• **Extracto de página**
-- -- --

Otro ejemplo es La condición humana de André Malraux, en la que aparecen debates sobre ideas políticas que son quizá más importantes que la trama. Pienso también en La princesa Casamassima de Henry James, cuyo tema es una discusión intelectual del crimen político. Estoy muy interesado en entender cómo piensa un novelista sobre ideas políticas en obras como El cero y el infinito de Koestler o en las novelas de Solzhenitsyn. Sin embargo con el tiempo se me fue aclarando que las mejores novelas políticas quizá no eran las que están directamente interesadas en discutir ideas políticas, sino en las que la política se insinúa entre líneas. Entonces tuve que repensar lo que para mí era la obra de ficción política. Recientemente escribí un ensayo para una antología de ficción política, que se publicará en 2015, en donde pensé en novelas que sugieren la política pero cuyos temas no son abiertamente políticos. Michael Ondaatje en su novela El fantasma de Anil, en donde se narran acontecimientos que suceden durante la guerra civil en Sri Lanka, no se pregunta por la naturaleza de la política, sino que meramente describe una desgarradora lucha en la que los personajes nunca entienden las ideas de los bandos en disputa. En la novela hay hechos, no ideas políticas.

Quizá una distinción importante que usted hace sea entre las novelas que solo muestran la política en su desarrollo y las que hacen inteligible lo político.

En la novela de Ondaatje se hace inteligible la política solo como hechos que suceden. Lo que importa es únicamente la mecánica del conflicto y no las ideas que la hacen posible. El problema con muchas novelas que se han escrito en los últimos veinticinco años es que no tienen ambiciones filosóficas, no se preguntan el porqué de los acontecimientos políticos, sino que se preocupan solo por mostrar el mecanismo. Es muy extraño.

Hay novelistas que son pensadores y novelistas que no lo son.

Los novelistas que no son pensadores buscan generar emociones a través de las historias. Por ejemplo, en Una americana consentida de Russell Banks se muestra lo que sucede en Liberia, es una historia del extremismo político. Sin embargo, si uno intenta hacer preguntas sobre la legitimidad política de los regímenes africanos la novela nunca las responderá.

¿Cuál cree que sea el novelista político con más ambiciones filosóficas? ¿Quizá Saul Bellow?

Saul Bellow era sin duda un novelista de temple filosófico, aunque creo que él nunca escribió una novela política en estricto sentido. Bellow escribió novelas que contienen elementos políticos, pero yo no las llamaría novelas políticas. La que se acerca más es El diciembre del decano, pero quizá por ser su novela más política es una de las menos logradas. Sus ideas políticas están mejor elaboradas en sus ensayos. Yo las encuentro muy discutibles y controvertidas. No puedo afirmar que estoy de acuerdo con él respecto a algunos temas políticos. Digo esto a pesar de que Bellow es mi escritor favorito. De haber sido novelista me habría gustado ser el escritor de las mejores novelas de Bellow. Pero, respecto a sus ensayos, no he leído uno que refleje el grado total de su inteligencia. Un mejor ejemplo de novelista político con ambiciones filosóficas es Mario Vargas Llosa. En sus momentos más brillantes es un pensador riguroso, aunque no sé si lo llamaría un temperamento filosófico. Otro ejemplo es Coetzee, un pensador versado en una gran variedad de disciplinas como la lingüística, la historia y la filosofía. Se trata de un novelista lúcido e inteligente capaz de dramatizar problemas, que es lo que hace un novelista en sus mejores momentos.

-- -- --

• **Acción requerida 1**
Enumera los títulos de todas las novelas que se nombran en el fragmento sobre la novela política.
• **Acción requerida 2**
Prosigue el fragmento sobre la novela política a partir de su última oración.

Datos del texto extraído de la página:

-- -- --

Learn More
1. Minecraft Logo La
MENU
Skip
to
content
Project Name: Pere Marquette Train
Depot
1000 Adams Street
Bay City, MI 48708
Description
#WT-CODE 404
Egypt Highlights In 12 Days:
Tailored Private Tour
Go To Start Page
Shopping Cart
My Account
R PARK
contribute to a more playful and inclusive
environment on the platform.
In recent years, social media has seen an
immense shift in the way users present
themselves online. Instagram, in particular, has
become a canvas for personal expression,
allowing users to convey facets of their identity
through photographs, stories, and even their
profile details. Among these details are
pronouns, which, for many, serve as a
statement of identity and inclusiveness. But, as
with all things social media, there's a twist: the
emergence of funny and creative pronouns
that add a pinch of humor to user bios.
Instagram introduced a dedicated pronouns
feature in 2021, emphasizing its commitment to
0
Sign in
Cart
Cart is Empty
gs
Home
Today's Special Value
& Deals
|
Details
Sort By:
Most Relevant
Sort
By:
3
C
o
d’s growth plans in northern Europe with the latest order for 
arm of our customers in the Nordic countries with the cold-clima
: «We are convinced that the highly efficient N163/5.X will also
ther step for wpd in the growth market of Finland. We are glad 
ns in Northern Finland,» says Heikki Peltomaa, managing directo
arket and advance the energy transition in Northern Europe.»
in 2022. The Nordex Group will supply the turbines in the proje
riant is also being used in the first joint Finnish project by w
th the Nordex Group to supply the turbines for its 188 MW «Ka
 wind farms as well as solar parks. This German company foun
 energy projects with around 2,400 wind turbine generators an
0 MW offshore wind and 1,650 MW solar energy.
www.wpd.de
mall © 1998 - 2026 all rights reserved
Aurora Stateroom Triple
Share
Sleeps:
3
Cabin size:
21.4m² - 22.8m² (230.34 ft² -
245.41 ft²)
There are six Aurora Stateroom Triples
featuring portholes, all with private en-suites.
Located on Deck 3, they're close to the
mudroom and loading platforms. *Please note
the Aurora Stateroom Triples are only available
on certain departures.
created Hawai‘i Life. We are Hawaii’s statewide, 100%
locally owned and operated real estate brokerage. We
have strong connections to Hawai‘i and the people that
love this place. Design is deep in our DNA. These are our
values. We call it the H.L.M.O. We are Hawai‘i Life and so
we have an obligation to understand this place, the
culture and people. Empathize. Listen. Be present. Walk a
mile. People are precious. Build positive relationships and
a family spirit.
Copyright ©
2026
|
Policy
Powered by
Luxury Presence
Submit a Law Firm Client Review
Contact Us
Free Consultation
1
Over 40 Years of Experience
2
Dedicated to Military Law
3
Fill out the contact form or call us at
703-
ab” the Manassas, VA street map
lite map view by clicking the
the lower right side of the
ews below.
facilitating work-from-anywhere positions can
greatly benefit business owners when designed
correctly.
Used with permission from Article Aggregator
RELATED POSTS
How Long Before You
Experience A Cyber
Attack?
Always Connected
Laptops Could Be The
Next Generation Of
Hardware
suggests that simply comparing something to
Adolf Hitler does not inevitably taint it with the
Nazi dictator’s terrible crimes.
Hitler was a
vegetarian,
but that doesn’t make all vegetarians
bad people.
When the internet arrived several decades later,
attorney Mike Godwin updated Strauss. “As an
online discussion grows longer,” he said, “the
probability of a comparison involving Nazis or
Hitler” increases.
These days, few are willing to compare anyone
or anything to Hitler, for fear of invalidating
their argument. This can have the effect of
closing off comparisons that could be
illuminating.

-- -- --

• **Respuesta 1**
La condición humana
La princesa Casamassima
El cero y el infinito
El fantasma de Anil
Una americana consentida
El diciembre del decano

• **Respuesta 2**
Usted es también un gran lector de poesía, ¿a quién considera el más inteligente entre los poetas actuales?

Si me limito a la escena estadounidense, el poeta filosóficamente más riguroso es quizás Jorie Graham, ganadora de varios premios, entre ellos el Pulitzer. Graham se siente cómoda en tres idiomas, pero escribe poesía en inglés. Una vez la escuché discutir ideas en un seminario y me pareció formidable. Su poesía es muy exigente. Anne Carson es otro ejemplo de poeta que piensa. Por lo demás creo que estamos viviendo una edad de oro de la poesía en Estados Unidos. Hay al menos una docena de grandes poetas escribiendo hoy, lo cual es un número extraordinario para cualquier nación. Es difícil de creer, pero es cierto.

¡En la era de internet es posible que se esté viviendo una época de oro de la poesía! ¿Tiene alguna teoría que explique esta explosión de lirismo en Estados Unidos?

No quiero exagerar. Por supuesto esta es solo mi opinión y otros podrán disentir. En cuanto a una teoría, creo que podría deberse a que hay más gente escribiendo poesía hoy que en cualquier otro momento de la historia estadounidense. Una razón es la proliferación de los programas Masters in Fine Arts (mfa). Muchos de los grandes poetas ocupan puestos como profesores en universidades y viven la vida de la poesía sin las preocupaciones del pasado.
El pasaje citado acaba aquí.